──────── Records for processing ────────
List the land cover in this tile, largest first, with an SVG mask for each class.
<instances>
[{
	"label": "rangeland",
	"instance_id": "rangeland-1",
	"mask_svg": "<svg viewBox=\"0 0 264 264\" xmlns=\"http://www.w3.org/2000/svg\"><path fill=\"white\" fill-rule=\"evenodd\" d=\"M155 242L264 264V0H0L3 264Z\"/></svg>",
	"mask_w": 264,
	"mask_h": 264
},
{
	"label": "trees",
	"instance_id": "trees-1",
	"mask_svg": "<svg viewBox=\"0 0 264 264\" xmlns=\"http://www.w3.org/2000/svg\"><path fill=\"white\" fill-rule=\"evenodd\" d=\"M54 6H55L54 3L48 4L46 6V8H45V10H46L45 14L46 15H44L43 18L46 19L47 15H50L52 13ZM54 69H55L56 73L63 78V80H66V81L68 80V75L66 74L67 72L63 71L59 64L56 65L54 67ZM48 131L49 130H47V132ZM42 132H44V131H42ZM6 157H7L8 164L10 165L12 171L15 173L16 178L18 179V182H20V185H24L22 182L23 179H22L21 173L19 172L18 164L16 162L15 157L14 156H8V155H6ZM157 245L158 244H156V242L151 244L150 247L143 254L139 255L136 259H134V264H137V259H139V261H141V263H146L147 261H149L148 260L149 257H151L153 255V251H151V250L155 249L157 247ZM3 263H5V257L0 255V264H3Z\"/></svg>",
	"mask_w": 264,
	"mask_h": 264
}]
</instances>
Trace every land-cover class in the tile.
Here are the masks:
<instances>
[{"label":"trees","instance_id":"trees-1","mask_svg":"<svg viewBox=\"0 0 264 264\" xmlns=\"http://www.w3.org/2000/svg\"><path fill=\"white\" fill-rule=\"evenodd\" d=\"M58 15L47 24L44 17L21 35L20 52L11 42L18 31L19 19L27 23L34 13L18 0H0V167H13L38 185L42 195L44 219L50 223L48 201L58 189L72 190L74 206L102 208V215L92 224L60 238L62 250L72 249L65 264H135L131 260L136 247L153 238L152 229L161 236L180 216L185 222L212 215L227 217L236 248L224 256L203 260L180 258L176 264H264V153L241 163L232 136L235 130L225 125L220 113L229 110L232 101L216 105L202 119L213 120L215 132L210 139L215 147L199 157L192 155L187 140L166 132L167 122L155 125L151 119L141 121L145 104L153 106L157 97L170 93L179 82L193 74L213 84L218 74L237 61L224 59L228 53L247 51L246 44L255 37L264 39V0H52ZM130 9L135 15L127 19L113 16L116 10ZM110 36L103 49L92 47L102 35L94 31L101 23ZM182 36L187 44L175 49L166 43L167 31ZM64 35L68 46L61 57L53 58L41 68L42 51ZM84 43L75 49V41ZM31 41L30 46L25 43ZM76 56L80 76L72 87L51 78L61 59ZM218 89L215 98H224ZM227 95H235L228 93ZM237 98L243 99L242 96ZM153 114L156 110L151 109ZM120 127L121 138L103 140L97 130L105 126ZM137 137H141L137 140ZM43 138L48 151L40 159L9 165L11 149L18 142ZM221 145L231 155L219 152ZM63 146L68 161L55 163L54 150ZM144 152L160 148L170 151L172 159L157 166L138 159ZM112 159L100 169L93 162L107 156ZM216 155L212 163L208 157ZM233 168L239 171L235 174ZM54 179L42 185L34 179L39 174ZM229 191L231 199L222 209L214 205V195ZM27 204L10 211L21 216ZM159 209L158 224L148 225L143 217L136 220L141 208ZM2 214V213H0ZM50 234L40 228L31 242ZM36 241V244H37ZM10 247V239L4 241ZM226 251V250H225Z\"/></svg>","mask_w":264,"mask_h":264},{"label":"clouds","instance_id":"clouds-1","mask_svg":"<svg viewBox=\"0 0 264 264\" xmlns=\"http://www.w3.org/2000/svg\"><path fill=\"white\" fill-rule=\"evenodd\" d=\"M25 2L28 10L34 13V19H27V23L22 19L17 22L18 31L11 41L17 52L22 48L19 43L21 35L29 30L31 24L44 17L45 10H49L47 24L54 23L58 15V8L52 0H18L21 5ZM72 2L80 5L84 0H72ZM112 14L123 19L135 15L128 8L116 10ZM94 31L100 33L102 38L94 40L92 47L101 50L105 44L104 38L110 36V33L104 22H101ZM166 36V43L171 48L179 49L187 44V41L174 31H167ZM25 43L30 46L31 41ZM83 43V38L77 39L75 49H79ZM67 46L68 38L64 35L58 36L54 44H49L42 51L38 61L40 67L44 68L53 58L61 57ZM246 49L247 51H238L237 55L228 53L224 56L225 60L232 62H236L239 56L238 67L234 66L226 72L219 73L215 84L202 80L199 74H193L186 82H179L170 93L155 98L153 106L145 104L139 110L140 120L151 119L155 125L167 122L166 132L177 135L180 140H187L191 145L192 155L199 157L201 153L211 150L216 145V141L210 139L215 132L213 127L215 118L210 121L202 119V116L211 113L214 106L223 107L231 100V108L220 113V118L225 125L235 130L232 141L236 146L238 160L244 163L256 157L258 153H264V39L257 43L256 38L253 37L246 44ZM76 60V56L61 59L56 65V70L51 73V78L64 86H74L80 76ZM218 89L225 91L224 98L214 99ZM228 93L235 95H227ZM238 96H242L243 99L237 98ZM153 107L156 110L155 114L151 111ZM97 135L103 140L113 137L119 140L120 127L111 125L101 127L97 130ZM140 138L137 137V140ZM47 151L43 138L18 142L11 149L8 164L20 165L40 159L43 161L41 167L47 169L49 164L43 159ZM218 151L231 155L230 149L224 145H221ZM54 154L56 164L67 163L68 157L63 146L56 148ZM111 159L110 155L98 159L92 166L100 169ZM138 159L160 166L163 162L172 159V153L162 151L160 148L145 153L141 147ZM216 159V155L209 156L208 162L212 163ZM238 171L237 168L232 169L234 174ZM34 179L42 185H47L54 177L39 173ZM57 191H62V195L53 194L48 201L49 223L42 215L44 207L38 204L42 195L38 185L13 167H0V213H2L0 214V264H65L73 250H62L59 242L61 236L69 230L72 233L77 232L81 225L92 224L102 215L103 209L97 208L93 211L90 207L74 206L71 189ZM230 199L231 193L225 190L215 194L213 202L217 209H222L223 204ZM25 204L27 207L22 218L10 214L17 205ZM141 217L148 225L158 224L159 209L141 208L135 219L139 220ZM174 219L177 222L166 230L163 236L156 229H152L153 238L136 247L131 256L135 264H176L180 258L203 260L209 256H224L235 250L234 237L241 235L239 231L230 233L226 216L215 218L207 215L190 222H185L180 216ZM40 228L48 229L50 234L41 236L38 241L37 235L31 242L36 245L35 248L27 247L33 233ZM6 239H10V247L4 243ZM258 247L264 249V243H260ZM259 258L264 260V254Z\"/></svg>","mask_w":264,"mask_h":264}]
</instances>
────────
**Direction**
Output every record above exactly as it appears.

**Exercise result**
List the land cover in this tile, largest first, with an SVG mask for each class.
<instances>
[{
	"label": "rangeland",
	"instance_id": "rangeland-1",
	"mask_svg": "<svg viewBox=\"0 0 264 264\" xmlns=\"http://www.w3.org/2000/svg\"><path fill=\"white\" fill-rule=\"evenodd\" d=\"M155 242L264 264V0H0L3 264Z\"/></svg>",
	"mask_w": 264,
	"mask_h": 264
},
{
	"label": "trees",
	"instance_id": "trees-1",
	"mask_svg": "<svg viewBox=\"0 0 264 264\" xmlns=\"http://www.w3.org/2000/svg\"><path fill=\"white\" fill-rule=\"evenodd\" d=\"M54 6H55L54 3L48 4L46 6V8H45V10H46L45 14L46 15H44L43 18L46 19L47 15H50L52 13ZM54 69H55L56 73L63 78V80H66V81L68 80V75L66 74L67 72L63 71L59 64L56 65L54 67ZM48 131L49 130H47V132ZM42 132H44V131H42ZM6 157H7L8 164L10 165L12 171L15 173L16 178L18 179V182H20V185H24L22 182L23 179H22L21 173L19 172L18 164L16 162L15 157L14 156H8V155H6ZM157 245L158 244H156V242L151 244L150 247L143 254L139 255L136 259H134V264H137V259H139V261H141V263H146L147 261H149L148 260L149 257H151L153 255V251H151V250L155 249L157 247ZM3 263H5V257L0 255V264H3Z\"/></svg>",
	"mask_w": 264,
	"mask_h": 264
}]
</instances>
Trace every land-cover class in the tile.
Here are the masks:
<instances>
[{"label":"trees","instance_id":"trees-1","mask_svg":"<svg viewBox=\"0 0 264 264\" xmlns=\"http://www.w3.org/2000/svg\"><path fill=\"white\" fill-rule=\"evenodd\" d=\"M58 15L47 24L44 17L21 35L20 52L11 42L18 31L19 19L27 23L34 13L18 0H0V167H13L38 185L42 195L44 219L50 223L48 201L58 189L72 190L74 206L102 208V215L92 224L60 238L62 250L72 249L65 264H135L131 260L136 247L153 238L152 229L161 236L180 216L185 222L212 215L227 217L236 248L224 256L203 260L180 258L176 264H264V153L241 163L232 136L235 130L225 125L220 113L229 110L232 101L216 105L202 119L213 120L215 132L210 139L215 147L199 157L192 155L187 140L166 132L167 122L155 125L151 119L141 121L145 104L153 106L157 97L170 93L179 82L193 74L213 84L218 74L237 61L224 59L228 53L247 51L246 44L255 37L264 39V0H52ZM130 9L135 15L127 19L113 16L116 10ZM110 36L103 49L92 47L102 35L94 31L101 23ZM182 36L187 44L175 49L166 43L167 31ZM64 35L68 46L61 57L53 58L41 68L42 51ZM84 43L75 49V41ZM31 41L30 46L25 43ZM76 56L80 76L72 87L51 78L61 59ZM218 89L215 98H224ZM227 95H235L228 93ZM237 98L243 99L242 96ZM153 114L156 110L151 109ZM120 127L121 138L103 140L97 130L105 126ZM137 137H141L137 140ZM43 138L48 151L40 159L9 165L11 149L18 142ZM221 145L231 155L219 152ZM63 146L68 161L55 163L54 150ZM144 152L160 148L170 151L172 159L157 166L138 159ZM112 159L100 169L93 162L107 156ZM216 155L212 163L208 157ZM233 168L239 171L235 174ZM54 179L42 185L34 179L39 174ZM229 191L231 199L222 209L214 205V195ZM27 204L10 211L21 216ZM159 209L158 224L148 225L143 217L136 220L141 208ZM2 214V213H0ZM50 234L40 228L31 242ZM36 241V244H37ZM10 247V239L4 241ZM226 251V250H225Z\"/></svg>","mask_w":264,"mask_h":264},{"label":"clouds","instance_id":"clouds-1","mask_svg":"<svg viewBox=\"0 0 264 264\" xmlns=\"http://www.w3.org/2000/svg\"><path fill=\"white\" fill-rule=\"evenodd\" d=\"M25 2L28 10L34 13V19H27V23L22 19L17 22L18 31L11 41L17 52L22 48L19 43L21 35L29 30L31 24L44 17L45 10H49L47 24L54 23L58 15V8L52 0H18L21 5ZM72 2L80 5L84 0H72ZM112 14L123 19L135 15L128 8L116 10ZM94 31L100 33L102 38L94 40L92 47L101 50L105 44L104 38L110 36V33L104 22H101ZM166 36V43L171 48L179 49L187 44V41L174 31H167ZM25 43L30 46L31 41ZM83 43V38L77 39L75 49H79ZM67 46L68 38L64 35L58 36L54 44H49L42 51L38 61L40 67L44 68L53 58L61 57ZM246 49L247 51H238L237 55L228 53L224 56L225 60L232 62H236L239 56L238 67L234 66L226 72L219 73L215 84L202 80L199 74H193L186 82H179L170 93L155 98L153 106L145 104L139 110L140 120L151 119L155 125L167 122L166 132L177 135L180 140H187L191 145L192 155L199 157L201 153L211 150L216 145V141L210 139L215 132L213 127L215 118L210 121L202 119V116L211 113L214 106L223 107L231 100V108L220 113V118L225 125L235 130L232 141L236 146L238 160L244 163L256 157L258 153H264V39L257 43L256 38L253 37L246 44ZM76 60V56L61 59L56 65V70L51 73V78L64 86H74L80 76ZM218 89L225 91L224 98L214 99ZM228 93L235 95H227ZM238 96H242L243 99L237 98ZM153 107L156 110L155 114L151 111ZM97 135L103 140L113 137L119 140L120 127L111 125L101 127L97 130ZM140 138L137 137V140ZM47 151L43 138L18 142L11 149L8 164L20 165L40 159L43 161L41 167L47 169L49 164L43 159ZM218 151L231 155L230 149L224 145H221ZM54 154L56 164L67 163L68 157L63 146L56 148ZM111 159L110 155L98 159L92 166L100 169ZM138 159L160 166L163 162L172 159V153L162 151L160 148L145 153L141 147ZM216 159V155L209 156L208 162L212 163ZM238 171L237 168L232 169L234 174ZM34 179L42 185H47L54 177L39 173ZM57 191H62V195L53 194L48 201L49 223L42 215L44 207L38 204L42 195L38 185L13 167H0V213H2L0 214V264H65L73 250H62L59 242L61 236L69 230L72 233L77 232L81 225L92 224L102 215L103 209L97 208L93 211L90 207L74 206L71 189ZM230 199L231 193L225 190L215 194L213 202L217 209H222L223 204ZM25 204L27 207L22 218L10 214L17 205ZM141 217L148 225L158 224L159 209L141 208L135 219L139 220ZM174 219L177 222L166 230L163 236L156 229H152L153 238L136 247L131 256L135 264H176L180 258L203 260L209 256H224L235 250L234 237L241 235L239 231L230 233L226 216L215 218L207 215L190 222H185L180 216ZM40 228L48 229L50 234L41 236L38 241L37 235L31 242L36 245L35 248L27 247L33 233ZM6 239H10V247L4 243ZM258 247L264 249V243H260ZM259 258L264 260V254Z\"/></svg>","mask_w":264,"mask_h":264}]
</instances>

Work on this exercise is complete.